Author: Penelope Fitzgerald
Information about the author.
Works
The Blue Flower
- 1997 NBCC–Fiction winner
- Score: 10.47
Set in the age of Goethe, in the small towns and great universities of late-eighteenth-century Germany, The Blue Flower tells the true story of a passionate, impetuous student of philosophy who will later gain fame as the Romantic poet Novalis, and of his curious obsession for his one “true philosophy”—the plain and simple twelve-year-old Sophie. The irrationality of love and the clarity of purpose that come with knowing one’s own fate—these are the themes that Penelope Fitzgerald explores here with her trademark mix of wit, grace, and mischievous humor.
Offshore
- 1979 Booker winner
- Score: 10.29
On the Battersea Reach of the Thames, a mixed bag of eccentrics live in houseboats. Belonging to neither land nor sea, they belong to one another. There is Maurice, a homosexual prostitute; Richard, a buttoned-up ex-navy man; but most of all there’s Nenna, the struggling mother of two wild little girls. How each of their lives complicates the others is the stuff of this perfect little novel.
The Gate of Angels
- 1990 Booker shortlist
- Score: 6.4
In 1912, rational Fred Fairly, one of Cambridge’s best and brightest, crashes his bike and wakes up in bed with a stranger—fellow casualty Daisy Saunders, a charming, pretty, generous working-class nurse. So begins a series of complications—not only of the heart but also of the head—as Fred and Daisy take up each other’s education and turn each other’s philosophies upside down.

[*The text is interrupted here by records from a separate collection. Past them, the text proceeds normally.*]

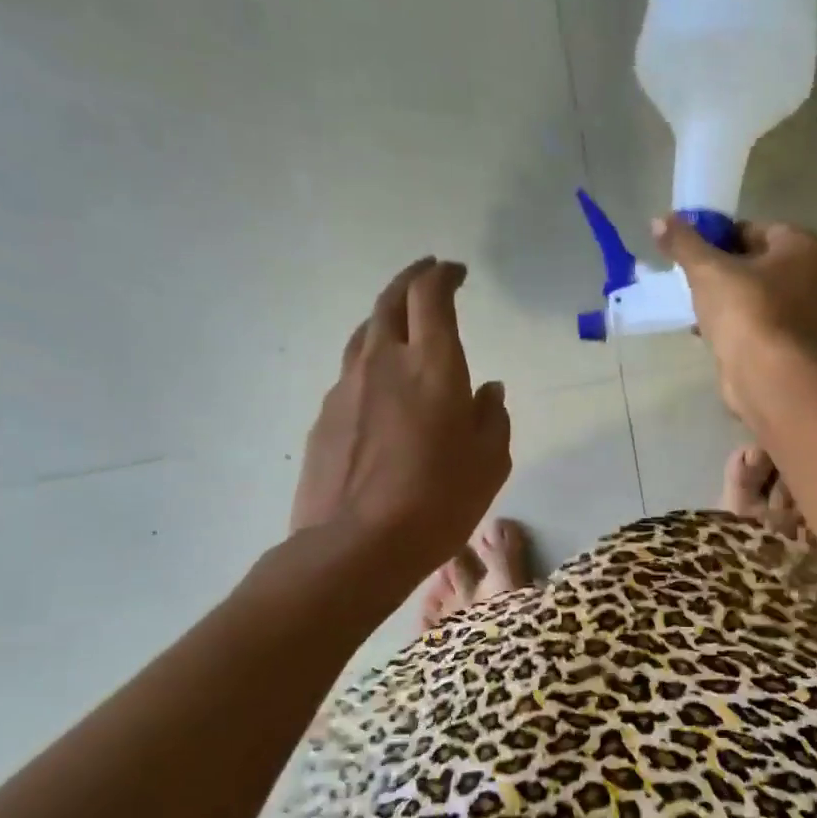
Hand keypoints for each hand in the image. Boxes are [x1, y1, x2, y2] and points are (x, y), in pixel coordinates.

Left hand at [286, 257, 510, 585]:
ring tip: (403, 327)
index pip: (431, 296)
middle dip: (411, 280)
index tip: (455, 272)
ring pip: (364, 333)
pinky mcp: (325, 415)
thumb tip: (488, 390)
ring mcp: (347, 387)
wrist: (356, 546)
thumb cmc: (439, 502)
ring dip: (386, 318)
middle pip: (390, 300)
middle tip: (429, 276)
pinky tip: (382, 391)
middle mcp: (384, 362)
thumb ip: (492, 418)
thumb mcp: (489, 463)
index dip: (442, 275)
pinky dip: (371, 365)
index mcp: (432, 366)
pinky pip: (351, 374)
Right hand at [653, 216, 816, 409]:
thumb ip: (684, 242)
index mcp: (806, 246)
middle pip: (761, 263)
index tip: (696, 253)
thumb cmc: (744, 309)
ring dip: (732, 300)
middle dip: (728, 270)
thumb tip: (659, 220)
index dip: (722, 238)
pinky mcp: (797, 344)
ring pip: (762, 295)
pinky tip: (711, 333)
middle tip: (696, 280)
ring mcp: (812, 314)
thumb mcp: (707, 269)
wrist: (765, 374)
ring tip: (699, 308)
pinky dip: (740, 325)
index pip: (757, 229)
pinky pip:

The Beginning of Spring: A Novel
- 1988 Booker shortlist
- Score: 6.38
Frank Reid is a struggling printer in Moscow. On the eve of the Revolution, his wife returns to her native England, leaving him to raise their three young children alone. How does a reasonable man like Frank cope? Should he listen to the Tolstoyan advice of his bookkeeper? And should he, in his wife’s absence, resist his desire for his lovely Russian housemaid? How can anyone know how to live the right life?
The Bookshop: A Novel
- 1978 Booker shortlist
- Score: 6.28
In 1959 Florence Green, a kindhearted widow with a small inheritance, risks everything to open a bookshop—the only bookshop—in the seaside town of Hardborough. By making a success of a business so impractical, she invites the hostility of the town’s less prosperous shopkeepers. By daring to enlarge her neighbors’ lives, she crosses Mrs. Gamart, the local arts doyenne. Florence’s warehouse leaks, her cellar seeps, and the shop is apparently haunted. Only too late does she begin to suspect the truth: a town that lacks a bookshop isn’t always a town that wants one.